I was posting some comments in a related question about MVC caching and some questions about actual implementation came up. How does one implement a Model-level cache that works transparently without the developer needing to manually cache, yet still remains efficient?
I would keep my caching responsibilities firmly within the model. It is none of the controller's or view's business where the model is getting data. All they care about is that when data is requested, data is provided - this is how the MVC paradigm is supposed to work.
(Source: Post by Jarrod)
The reason I am skeptical is because caching should usually not be done unless there is a real need, and shouldn't be done for things like search results. So somehow the Model itself has to know whether or not the SELECT statement being issued to it is worthy of being cached. Wouldn't the Model have to be astronomically smart, and/or store statistics of what is being most often queried over a long period of time in order to accurately make a decision? And wouldn't the overhead of all this make the caching useless anyway?

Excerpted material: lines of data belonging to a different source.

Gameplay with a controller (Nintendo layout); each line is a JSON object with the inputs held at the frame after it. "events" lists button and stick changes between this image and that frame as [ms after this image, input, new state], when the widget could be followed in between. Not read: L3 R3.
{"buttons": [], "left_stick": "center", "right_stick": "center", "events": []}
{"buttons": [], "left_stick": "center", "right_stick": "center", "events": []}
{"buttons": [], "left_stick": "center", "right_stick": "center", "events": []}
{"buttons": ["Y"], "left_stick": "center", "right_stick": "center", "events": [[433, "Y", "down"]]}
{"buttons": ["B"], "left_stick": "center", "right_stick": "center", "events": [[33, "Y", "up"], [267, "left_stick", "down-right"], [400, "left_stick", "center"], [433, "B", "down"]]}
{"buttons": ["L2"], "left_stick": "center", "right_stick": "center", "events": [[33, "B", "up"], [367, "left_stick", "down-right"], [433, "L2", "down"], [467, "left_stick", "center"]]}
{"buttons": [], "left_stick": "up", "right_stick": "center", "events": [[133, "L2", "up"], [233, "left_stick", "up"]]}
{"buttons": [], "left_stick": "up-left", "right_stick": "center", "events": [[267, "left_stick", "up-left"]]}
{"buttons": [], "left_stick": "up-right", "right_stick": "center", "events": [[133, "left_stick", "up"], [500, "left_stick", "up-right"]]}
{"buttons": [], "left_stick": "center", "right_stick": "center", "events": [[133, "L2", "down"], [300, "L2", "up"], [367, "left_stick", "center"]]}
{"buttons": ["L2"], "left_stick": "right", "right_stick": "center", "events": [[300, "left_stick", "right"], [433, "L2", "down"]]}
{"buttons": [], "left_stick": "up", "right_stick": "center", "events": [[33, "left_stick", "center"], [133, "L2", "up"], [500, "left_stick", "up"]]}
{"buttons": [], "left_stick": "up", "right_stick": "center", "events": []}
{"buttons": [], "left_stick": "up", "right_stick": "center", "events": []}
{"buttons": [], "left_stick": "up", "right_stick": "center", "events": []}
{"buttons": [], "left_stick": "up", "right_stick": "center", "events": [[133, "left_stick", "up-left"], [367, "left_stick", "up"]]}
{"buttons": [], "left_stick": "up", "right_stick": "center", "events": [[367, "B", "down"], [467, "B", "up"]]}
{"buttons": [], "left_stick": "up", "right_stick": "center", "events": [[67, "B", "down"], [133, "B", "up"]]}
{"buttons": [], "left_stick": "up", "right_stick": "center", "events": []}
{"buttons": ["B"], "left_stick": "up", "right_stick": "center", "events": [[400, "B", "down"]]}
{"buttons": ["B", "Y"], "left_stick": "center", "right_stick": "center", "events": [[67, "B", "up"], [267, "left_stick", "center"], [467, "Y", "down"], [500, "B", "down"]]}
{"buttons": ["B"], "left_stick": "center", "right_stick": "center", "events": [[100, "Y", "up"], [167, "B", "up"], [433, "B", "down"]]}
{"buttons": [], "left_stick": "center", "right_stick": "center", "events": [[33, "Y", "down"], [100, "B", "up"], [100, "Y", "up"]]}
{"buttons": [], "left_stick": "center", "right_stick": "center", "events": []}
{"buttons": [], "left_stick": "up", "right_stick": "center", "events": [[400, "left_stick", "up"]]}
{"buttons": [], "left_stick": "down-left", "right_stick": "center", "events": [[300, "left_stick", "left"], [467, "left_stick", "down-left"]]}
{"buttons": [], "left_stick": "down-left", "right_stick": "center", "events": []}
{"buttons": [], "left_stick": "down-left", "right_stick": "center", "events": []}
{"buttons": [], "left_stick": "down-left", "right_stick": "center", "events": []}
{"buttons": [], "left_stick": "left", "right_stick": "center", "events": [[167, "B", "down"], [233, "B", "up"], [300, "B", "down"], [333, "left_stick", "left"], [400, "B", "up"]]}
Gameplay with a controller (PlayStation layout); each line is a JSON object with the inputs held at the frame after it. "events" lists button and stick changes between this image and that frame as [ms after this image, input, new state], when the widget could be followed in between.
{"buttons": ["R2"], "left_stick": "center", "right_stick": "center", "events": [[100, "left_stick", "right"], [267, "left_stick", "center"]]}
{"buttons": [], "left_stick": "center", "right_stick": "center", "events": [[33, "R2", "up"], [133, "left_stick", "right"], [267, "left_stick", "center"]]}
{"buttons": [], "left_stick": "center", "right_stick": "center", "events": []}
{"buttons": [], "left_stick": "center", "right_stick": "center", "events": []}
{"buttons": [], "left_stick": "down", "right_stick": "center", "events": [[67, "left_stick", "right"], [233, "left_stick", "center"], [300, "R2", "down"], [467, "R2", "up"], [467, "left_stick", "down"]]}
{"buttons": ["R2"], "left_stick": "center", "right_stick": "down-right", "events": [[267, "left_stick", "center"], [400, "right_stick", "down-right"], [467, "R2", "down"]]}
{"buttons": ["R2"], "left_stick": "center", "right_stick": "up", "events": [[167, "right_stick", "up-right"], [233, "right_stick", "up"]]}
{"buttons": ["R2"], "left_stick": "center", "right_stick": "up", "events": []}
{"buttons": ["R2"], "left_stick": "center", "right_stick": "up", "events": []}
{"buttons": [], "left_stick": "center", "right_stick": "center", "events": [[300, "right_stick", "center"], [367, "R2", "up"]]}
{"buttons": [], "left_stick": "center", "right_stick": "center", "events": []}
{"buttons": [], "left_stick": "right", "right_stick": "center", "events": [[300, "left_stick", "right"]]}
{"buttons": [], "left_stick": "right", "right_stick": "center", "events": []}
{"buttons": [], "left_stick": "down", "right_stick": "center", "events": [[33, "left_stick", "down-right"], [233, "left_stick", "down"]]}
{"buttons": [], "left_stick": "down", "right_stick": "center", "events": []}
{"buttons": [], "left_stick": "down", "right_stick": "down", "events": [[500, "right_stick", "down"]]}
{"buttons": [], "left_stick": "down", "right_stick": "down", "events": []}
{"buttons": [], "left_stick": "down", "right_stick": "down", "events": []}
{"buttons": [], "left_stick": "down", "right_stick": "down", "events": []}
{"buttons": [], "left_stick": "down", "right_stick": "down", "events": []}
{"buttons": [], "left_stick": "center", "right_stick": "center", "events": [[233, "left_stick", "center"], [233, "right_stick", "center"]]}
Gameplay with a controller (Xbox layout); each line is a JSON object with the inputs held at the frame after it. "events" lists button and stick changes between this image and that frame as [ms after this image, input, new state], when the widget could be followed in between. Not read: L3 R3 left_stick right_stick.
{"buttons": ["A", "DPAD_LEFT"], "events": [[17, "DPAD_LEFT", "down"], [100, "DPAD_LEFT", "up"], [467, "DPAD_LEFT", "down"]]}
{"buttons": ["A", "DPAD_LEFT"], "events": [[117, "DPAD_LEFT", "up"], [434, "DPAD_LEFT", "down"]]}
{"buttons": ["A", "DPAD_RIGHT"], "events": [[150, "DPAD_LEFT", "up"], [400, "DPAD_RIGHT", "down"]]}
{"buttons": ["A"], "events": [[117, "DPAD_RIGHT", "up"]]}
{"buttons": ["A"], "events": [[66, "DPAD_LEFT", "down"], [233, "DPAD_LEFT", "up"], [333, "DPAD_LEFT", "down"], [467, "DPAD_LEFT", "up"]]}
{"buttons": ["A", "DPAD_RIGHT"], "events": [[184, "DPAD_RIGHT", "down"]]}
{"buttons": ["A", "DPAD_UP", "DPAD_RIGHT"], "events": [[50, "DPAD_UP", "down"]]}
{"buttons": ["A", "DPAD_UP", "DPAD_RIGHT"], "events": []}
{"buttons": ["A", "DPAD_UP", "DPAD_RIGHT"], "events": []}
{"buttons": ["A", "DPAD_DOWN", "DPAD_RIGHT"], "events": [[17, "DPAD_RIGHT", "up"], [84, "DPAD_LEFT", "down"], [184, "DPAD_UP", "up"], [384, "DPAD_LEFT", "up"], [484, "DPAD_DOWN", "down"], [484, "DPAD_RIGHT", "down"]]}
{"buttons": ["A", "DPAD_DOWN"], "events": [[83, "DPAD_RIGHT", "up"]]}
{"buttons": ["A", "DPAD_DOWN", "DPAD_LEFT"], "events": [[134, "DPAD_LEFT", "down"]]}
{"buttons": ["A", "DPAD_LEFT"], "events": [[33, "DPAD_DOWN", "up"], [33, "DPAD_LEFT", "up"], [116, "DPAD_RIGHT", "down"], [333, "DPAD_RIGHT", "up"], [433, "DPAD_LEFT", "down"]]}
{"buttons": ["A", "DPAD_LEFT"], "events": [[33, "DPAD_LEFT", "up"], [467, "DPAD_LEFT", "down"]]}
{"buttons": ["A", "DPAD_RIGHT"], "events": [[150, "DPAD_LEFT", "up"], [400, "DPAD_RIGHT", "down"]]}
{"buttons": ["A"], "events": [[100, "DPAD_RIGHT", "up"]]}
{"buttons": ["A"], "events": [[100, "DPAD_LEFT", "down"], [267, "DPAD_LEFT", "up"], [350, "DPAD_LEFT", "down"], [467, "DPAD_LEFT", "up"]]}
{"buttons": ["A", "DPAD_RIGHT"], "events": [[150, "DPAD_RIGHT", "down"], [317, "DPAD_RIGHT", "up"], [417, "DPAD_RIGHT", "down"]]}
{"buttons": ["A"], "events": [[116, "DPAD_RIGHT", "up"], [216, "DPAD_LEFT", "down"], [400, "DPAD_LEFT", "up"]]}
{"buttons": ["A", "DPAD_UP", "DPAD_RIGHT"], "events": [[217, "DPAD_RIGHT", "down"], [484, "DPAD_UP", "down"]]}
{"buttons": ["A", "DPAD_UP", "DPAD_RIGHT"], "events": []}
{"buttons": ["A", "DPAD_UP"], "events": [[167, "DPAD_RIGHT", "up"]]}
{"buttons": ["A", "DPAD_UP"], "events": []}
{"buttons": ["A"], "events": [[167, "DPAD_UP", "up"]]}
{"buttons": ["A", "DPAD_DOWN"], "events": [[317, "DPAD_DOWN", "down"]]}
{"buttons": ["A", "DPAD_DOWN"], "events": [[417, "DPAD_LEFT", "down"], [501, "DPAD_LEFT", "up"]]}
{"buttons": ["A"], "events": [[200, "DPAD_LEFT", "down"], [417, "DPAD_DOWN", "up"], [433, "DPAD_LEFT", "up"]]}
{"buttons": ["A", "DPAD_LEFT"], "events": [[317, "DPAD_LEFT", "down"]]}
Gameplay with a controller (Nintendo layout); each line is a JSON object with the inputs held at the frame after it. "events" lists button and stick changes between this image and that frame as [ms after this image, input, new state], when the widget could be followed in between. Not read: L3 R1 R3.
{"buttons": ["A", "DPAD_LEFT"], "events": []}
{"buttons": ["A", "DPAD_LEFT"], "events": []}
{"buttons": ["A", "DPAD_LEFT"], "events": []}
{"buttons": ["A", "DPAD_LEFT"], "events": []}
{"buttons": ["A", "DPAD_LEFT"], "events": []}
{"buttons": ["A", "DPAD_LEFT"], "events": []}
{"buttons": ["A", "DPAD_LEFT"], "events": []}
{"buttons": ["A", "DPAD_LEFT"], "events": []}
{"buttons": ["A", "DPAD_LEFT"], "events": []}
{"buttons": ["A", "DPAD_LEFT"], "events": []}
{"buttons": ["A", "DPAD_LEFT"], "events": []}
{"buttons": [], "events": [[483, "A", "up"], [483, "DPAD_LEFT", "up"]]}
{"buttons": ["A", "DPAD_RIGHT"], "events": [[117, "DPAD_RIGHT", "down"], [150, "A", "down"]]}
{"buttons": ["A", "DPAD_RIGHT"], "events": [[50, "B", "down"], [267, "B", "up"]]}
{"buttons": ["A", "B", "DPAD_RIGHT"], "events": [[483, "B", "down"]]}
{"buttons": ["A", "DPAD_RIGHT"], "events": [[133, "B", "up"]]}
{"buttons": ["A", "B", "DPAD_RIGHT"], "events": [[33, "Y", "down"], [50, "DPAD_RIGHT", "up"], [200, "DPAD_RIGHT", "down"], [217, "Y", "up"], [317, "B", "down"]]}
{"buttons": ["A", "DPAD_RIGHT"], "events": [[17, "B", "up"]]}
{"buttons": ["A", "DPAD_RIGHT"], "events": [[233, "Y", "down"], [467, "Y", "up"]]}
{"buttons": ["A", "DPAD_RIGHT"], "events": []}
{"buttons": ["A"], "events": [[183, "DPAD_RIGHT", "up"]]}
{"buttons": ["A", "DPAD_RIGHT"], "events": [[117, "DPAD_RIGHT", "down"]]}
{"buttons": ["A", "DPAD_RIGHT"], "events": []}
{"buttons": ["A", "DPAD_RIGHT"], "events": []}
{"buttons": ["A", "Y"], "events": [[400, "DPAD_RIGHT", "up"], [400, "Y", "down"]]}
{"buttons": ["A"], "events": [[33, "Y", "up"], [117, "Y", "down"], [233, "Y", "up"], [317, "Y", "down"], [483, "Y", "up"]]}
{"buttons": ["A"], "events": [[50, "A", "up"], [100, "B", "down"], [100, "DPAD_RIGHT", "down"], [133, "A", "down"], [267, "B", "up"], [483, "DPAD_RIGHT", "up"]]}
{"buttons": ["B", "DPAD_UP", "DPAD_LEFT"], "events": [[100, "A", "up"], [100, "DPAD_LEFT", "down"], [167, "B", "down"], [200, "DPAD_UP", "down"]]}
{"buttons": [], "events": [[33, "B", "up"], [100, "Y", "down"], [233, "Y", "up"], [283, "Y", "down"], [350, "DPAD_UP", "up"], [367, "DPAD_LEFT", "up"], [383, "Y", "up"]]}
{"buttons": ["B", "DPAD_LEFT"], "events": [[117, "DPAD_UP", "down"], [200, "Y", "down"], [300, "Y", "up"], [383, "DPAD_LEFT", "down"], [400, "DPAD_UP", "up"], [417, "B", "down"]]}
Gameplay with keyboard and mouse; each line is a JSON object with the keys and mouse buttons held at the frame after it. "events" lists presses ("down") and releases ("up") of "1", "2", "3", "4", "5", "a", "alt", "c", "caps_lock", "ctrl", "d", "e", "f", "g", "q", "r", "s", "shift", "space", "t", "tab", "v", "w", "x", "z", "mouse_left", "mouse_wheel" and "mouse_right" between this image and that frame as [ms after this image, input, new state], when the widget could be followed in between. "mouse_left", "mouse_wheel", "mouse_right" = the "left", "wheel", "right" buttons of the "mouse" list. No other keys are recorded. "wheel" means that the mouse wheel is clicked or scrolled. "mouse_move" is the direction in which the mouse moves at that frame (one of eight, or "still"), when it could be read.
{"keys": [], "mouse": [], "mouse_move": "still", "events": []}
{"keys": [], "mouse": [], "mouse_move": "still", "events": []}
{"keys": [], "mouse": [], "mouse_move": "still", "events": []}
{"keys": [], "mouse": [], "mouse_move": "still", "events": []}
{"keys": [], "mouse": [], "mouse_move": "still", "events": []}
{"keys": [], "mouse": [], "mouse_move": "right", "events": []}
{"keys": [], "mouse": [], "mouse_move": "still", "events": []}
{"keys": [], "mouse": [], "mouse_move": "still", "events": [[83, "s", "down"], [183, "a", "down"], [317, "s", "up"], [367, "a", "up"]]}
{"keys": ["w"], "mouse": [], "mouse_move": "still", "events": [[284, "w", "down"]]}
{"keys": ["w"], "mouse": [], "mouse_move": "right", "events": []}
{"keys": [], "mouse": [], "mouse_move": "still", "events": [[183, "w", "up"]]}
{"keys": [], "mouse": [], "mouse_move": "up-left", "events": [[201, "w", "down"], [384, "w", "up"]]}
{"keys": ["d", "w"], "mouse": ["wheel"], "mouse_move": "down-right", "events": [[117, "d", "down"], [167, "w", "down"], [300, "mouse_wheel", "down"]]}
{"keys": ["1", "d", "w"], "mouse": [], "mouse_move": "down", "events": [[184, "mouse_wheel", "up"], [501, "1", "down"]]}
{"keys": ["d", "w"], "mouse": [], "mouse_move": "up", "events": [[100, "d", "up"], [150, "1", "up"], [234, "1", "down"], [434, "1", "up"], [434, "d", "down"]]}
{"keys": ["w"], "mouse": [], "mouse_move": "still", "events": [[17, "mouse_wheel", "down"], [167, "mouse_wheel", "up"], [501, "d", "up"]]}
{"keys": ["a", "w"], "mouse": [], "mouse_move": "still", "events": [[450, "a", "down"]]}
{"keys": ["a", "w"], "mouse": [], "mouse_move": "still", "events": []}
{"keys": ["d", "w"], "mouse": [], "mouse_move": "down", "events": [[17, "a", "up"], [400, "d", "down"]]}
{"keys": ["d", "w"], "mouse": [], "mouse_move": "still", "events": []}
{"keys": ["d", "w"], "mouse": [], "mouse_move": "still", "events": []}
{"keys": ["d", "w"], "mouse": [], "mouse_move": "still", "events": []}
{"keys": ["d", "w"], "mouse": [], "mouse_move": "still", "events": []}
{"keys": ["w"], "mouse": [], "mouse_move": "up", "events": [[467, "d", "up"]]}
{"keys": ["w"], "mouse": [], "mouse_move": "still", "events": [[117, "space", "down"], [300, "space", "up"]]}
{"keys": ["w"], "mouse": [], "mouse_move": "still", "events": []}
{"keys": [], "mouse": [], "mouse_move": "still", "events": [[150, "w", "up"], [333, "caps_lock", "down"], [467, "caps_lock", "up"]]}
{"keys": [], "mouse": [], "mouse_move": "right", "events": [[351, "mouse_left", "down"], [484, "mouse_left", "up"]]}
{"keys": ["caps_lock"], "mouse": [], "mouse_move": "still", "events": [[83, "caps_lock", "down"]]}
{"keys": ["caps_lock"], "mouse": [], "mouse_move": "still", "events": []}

How would you uniquely identify a query from another query (or more accurately, a result set from another result set)? What about if you're using prepared statements, with only the parameters changing according to user input?
Another poster said this:
I would suggest using the md5 hash of your query combined with a serialized version of your input arguments.
Is the minuscule chance of collision worth worrying about?
Conceptually, caching in the Model seems like a good idea to me, but it seems in practicality and due to the nature of caching the developer should have direct control over it and explicity code it into the controller logic.
Update for Bounty
I am indeed using an extremely lightweight ORM somewhat similar to ActiveRecord but is capable of doing complex joins and subqueries without the n^2
problem. I built it myself, so it is flexible and isn't restrictive in terms of relations or column names, and I just want to understand how I should implement the caching mechanism.
Following the advice of the helpful people, I would take a hash (probably md5) of the query concatenated with a list of its parameters, and use this as the key for that particular data store. Should I implement the caching individually in the Model classes that require it, or should it be part of the ORM layer?
How do I know when it should be invalidated? Would I have to parse the UPDATE/DELETE/INSERT queries and sub in parameters manually to find out which records are being modified? Or worse, do additional queries whenever data is modified to keep track of which things have changed and what should be invalidated?
I will award the bounty to whoever can give me a clear conceptual explanation (whether or not this is really necessary/efficient to be done transparently), and if so, has some implementation details for the Model caching. I am using PHP and MySQL if that helps to narrow your focus.